- **INSTRUCTIONS FOR THE TASK**
For the entries below, report the number of lines where the string "powder" appears, and only that number.

· · · · · · ·

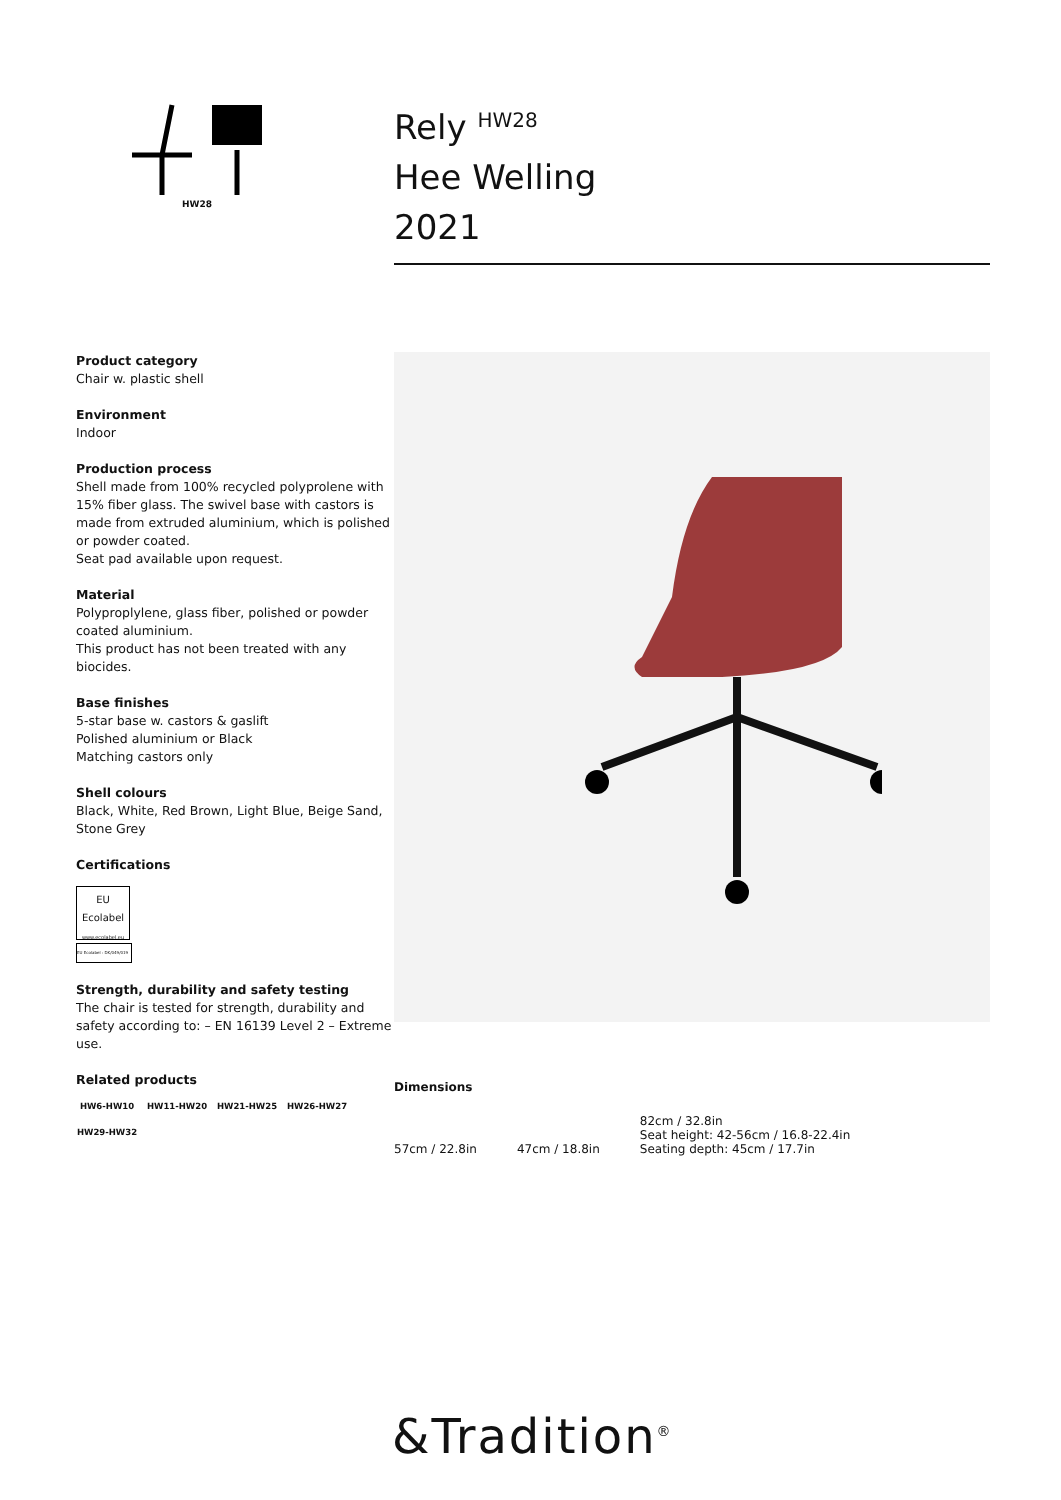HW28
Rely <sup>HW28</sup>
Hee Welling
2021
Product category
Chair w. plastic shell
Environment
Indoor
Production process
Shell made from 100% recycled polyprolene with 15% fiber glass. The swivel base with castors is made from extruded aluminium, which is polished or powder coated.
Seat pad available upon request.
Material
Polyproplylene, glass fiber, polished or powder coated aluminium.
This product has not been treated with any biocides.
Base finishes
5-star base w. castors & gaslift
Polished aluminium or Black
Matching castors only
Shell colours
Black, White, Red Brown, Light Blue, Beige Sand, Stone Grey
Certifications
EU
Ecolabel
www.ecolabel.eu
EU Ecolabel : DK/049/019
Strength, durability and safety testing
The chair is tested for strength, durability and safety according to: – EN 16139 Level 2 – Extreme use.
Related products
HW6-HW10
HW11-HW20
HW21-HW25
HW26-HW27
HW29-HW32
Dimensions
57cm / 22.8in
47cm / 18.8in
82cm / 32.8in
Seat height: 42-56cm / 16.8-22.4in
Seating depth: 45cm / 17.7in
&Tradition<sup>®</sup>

· · · · · · ·

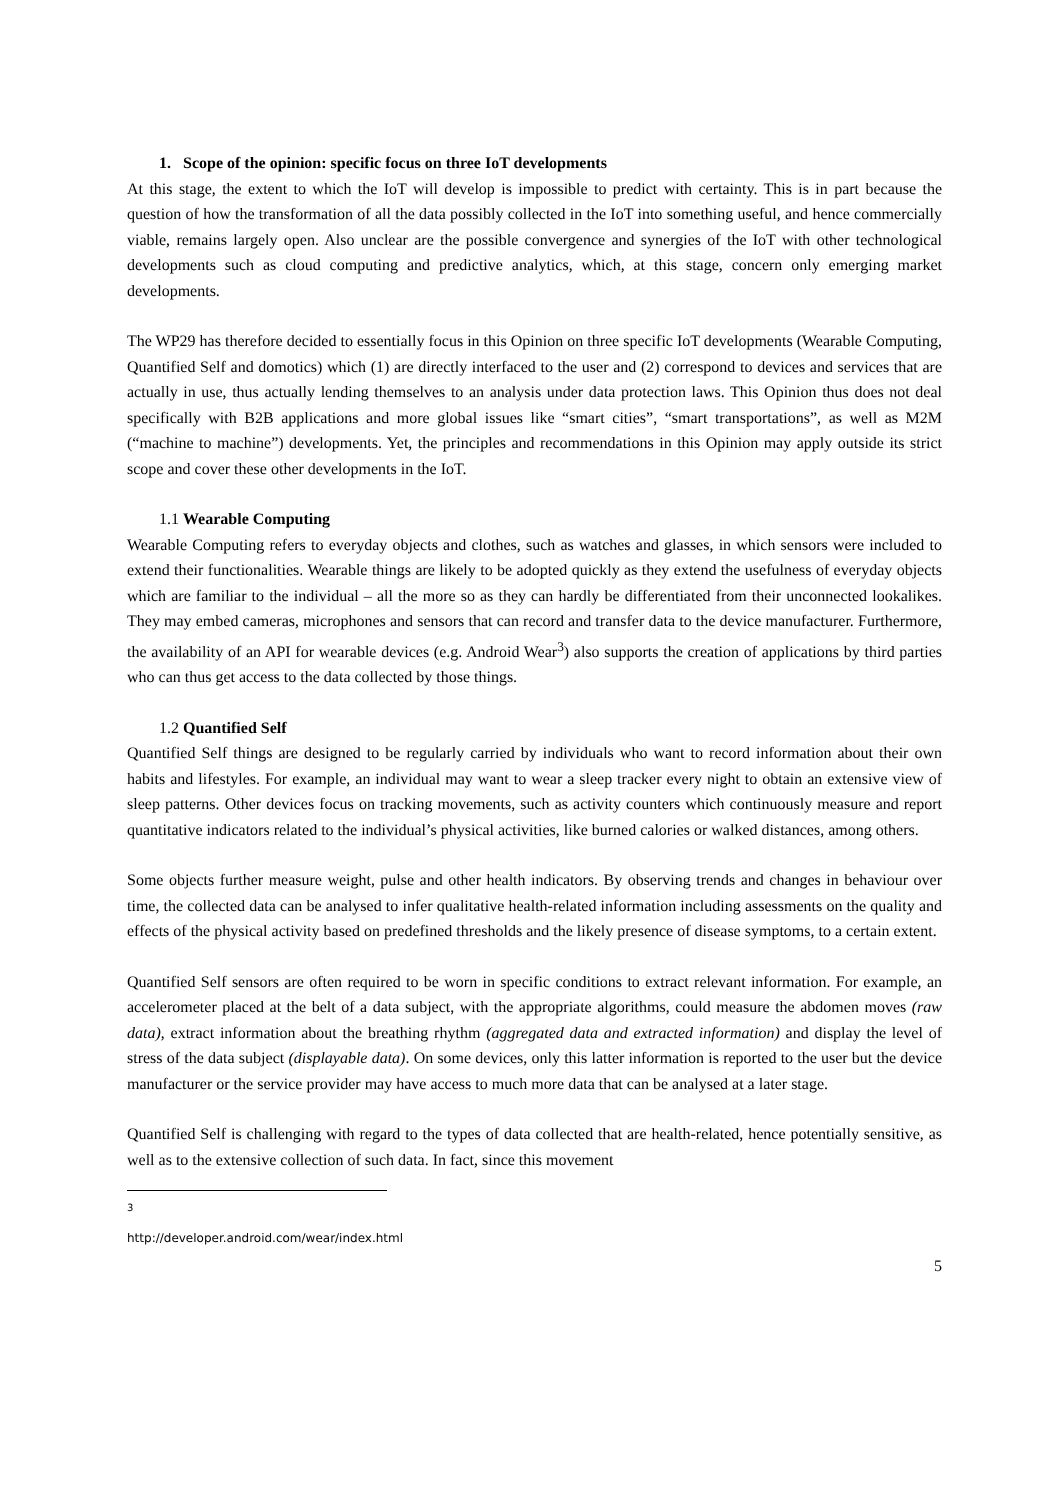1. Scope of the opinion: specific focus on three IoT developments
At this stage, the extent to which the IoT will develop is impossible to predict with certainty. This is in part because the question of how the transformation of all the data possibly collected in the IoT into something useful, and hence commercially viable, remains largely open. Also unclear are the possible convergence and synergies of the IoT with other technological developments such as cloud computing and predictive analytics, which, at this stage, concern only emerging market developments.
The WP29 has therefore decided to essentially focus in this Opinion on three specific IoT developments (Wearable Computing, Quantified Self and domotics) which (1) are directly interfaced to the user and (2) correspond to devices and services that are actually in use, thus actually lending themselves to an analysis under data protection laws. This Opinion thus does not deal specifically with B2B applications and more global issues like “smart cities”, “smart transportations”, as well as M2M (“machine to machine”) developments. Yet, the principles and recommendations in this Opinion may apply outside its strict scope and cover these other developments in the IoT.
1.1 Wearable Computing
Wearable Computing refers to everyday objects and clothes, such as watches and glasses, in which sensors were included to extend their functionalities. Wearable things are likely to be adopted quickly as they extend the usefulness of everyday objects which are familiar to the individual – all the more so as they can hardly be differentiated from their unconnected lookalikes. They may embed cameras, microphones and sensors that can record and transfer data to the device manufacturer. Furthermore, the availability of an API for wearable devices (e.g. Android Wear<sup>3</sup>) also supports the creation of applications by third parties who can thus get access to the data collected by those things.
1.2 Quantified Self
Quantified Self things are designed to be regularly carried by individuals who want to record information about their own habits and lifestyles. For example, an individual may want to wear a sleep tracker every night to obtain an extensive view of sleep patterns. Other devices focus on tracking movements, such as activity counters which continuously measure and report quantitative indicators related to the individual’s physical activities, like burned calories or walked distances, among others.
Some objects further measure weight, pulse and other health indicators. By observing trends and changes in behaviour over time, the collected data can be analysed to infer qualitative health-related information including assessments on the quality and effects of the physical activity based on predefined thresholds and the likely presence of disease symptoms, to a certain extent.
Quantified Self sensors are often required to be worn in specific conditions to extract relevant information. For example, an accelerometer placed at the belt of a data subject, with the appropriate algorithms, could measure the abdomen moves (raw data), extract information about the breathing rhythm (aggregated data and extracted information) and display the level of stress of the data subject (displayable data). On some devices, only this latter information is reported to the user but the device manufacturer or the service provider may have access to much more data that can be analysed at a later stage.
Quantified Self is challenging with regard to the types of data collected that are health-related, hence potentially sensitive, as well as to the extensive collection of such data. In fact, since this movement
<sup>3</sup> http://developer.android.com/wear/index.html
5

· · · · · · ·

- **ANSWER SPACE**
2